It doesn't. It's in lookup_create(), which takes the mutex on the
parent of 'A'. Note that the end of sys_mkdirat() explicitly drops that
mutex - it couldn't do so if it hadn't been taken :-)

Joel

--

"You cannot bring about prosperity by discouraging thrift. You cannot
strengthen the weak by weakening the strong. You cannot help the wage
earner by pulling down the wage payer. You cannot further the
brotherhood of man by encouraging class hatred. You cannot help the
poor by destroying the rich. You cannot build character and courage by
taking away a man's initiative and independence. You cannot help men
permanently by doing for them what they could and should do for
themselves."
- Abraham Lincoln

Joel Becker
Principal Software Developer
Oracle
E-mail: [email protected]
Phone: (650) 506-8127

2008-06-25 09:55:38

by Louis Rilling

[permalink] [raw]
Subject: Re: configfs: Q: item leak in a failing configfs_attach_group()?
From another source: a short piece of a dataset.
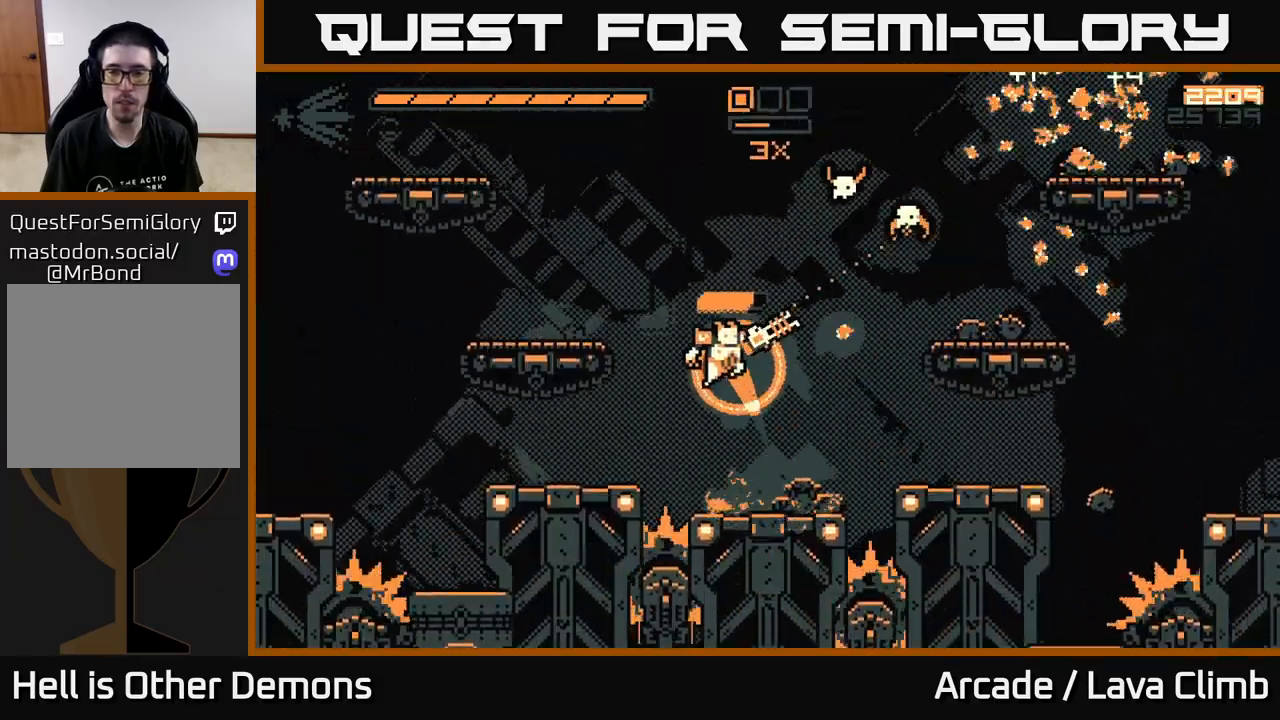
{"buttons": ["L2"], "left_stick": "right", "right_stick": "right", "events": [[50, "L2", "down"], [100, "left_stick", "up-left"], [217, "R2", "down"], [267, "L2", "up"], [300, "R2", "up"], [417, "L2", "down"], [417, "left_stick", "right"]]}
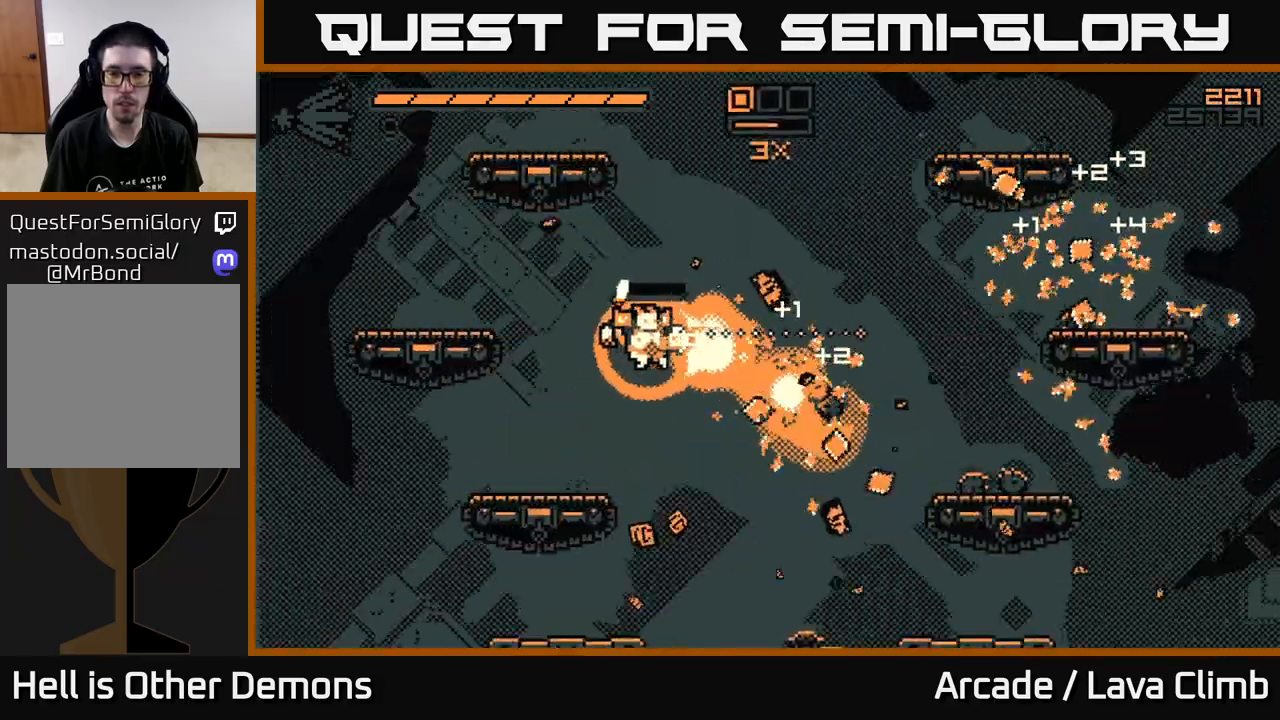
{"buttons": [], "left_stick": "right", "right_stick": "up-right", "events": [[100, "L2", "up"], [333, "right_stick", "up-right"]]}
On Tue, Jun 24, 2008 at 02:34:39PM -0700, Joel Becker wrote:
> On Tue, Jun 24, 2008 at 08:04:56PM +0200, Louis Rilling wrote:
> > On Tue, Jun 24, 2008 at 10:10:51AM -0700, Joel Becker wrote:
> > > On Tue, Jun 24, 2008 at 04:16:49PM +0200, Louis Rilling wrote:
> > > > Hi,
> > > >
> > > > I'd like an opinion on the following scenario:
> > > >
> > > > process 1: process 2:
> > > > configfs_mkdir("A")
> > > > attach_group("A")
> > > > attach_item("A")
> > > > d_instantiate("A")
> > > > populate_groups("A")
> > > > mutex_lock("A")
> > > > attach_group("A/B")
> > > > attach_item("A")
> > > > d_instantiate("A/B")
> > > > mkdir("A/B/C")
> > > > do_path_lookup("A/B/C", LOOKUP_PARENT)
> > >
> > > This has to sleep until
> > > configfs_mkdir("A") finishes.
> > > It's waiting on A->d_parent's
> > > i_mutex, which is held by
> > > sys_mkdirat().
> >
> > Can you be more precise? I don't see where do_path_lookup() locks an inode
>
> It doesn't. It's in lookup_create(), which takes the mutex on the
> parent of 'A'. Note that the end of sys_mkdirat() explicitly drops that
> mutex - it couldn't do so if it hadn't been taken :-)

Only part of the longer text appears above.